(DATA PROVIDED)

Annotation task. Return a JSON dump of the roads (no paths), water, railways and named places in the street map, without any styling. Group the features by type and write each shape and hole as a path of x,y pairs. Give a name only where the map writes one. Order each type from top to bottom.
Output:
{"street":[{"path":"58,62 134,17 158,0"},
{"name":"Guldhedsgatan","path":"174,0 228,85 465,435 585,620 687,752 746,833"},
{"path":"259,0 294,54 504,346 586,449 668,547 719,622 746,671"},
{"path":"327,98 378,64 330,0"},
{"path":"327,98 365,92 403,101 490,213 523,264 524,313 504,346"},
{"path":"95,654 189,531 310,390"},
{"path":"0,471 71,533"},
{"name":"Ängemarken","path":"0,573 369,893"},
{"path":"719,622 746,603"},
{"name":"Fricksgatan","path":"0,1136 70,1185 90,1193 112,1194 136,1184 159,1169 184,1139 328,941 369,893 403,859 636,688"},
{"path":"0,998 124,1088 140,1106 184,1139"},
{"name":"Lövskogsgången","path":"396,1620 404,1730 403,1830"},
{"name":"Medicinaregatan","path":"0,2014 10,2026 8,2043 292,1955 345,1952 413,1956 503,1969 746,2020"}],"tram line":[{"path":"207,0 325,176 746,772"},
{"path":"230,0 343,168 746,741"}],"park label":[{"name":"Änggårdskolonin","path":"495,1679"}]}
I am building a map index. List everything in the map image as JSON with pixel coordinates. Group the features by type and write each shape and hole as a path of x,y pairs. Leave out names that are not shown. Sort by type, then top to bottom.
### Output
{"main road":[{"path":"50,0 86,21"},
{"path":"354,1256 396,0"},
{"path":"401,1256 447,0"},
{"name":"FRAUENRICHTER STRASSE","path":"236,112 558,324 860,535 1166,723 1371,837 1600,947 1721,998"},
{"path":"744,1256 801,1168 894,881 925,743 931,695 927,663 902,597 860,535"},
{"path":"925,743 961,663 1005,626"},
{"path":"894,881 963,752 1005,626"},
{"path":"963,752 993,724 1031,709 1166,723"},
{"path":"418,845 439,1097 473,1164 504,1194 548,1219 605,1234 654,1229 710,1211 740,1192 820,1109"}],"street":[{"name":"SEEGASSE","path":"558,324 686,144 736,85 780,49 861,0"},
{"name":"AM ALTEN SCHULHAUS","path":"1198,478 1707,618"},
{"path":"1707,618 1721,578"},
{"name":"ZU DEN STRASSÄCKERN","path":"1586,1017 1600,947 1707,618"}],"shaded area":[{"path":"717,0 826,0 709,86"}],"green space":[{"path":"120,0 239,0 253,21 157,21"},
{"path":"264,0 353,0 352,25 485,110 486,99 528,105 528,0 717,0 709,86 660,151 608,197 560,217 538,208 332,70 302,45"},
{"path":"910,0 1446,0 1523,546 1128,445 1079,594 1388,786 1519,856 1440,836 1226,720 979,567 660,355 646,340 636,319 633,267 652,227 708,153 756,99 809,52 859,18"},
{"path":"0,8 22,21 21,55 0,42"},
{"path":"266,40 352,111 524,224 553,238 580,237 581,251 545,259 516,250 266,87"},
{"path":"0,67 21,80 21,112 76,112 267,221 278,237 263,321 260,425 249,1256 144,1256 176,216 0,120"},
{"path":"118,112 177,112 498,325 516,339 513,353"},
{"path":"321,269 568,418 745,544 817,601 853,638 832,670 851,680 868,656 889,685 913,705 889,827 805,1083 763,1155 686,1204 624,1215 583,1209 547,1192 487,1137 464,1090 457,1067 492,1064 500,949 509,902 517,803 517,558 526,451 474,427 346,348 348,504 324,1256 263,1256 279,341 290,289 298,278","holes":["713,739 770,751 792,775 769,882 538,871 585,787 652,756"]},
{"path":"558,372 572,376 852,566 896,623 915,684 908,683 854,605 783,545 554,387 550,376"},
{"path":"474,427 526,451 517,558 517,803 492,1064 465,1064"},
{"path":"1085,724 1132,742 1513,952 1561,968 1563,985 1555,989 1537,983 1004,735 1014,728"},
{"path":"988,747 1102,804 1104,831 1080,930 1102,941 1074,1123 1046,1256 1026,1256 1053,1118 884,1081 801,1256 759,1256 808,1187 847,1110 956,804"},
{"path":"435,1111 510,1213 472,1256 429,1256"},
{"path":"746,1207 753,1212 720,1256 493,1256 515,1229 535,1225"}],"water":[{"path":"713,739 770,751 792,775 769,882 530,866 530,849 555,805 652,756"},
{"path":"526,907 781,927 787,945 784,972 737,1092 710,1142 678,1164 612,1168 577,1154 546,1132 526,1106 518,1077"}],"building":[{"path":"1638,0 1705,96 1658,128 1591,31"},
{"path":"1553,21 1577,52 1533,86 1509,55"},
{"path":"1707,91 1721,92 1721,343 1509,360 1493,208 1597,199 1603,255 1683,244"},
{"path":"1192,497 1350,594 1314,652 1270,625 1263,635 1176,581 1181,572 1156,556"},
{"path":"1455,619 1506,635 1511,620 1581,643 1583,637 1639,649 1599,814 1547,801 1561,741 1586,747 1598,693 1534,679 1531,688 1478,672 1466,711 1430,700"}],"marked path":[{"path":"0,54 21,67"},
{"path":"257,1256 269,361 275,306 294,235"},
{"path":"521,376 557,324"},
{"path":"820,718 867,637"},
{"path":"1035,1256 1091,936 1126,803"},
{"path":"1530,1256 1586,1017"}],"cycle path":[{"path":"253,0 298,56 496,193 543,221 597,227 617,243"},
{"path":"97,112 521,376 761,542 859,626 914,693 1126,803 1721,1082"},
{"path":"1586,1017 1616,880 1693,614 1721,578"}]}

(End DATA PROVIDED)

### [PROBLEM STATEMENT]
Nothing but a number is required: the number of lines in the material holding the string "Group".

### [RESPONSE TO THE EXERCISE]
2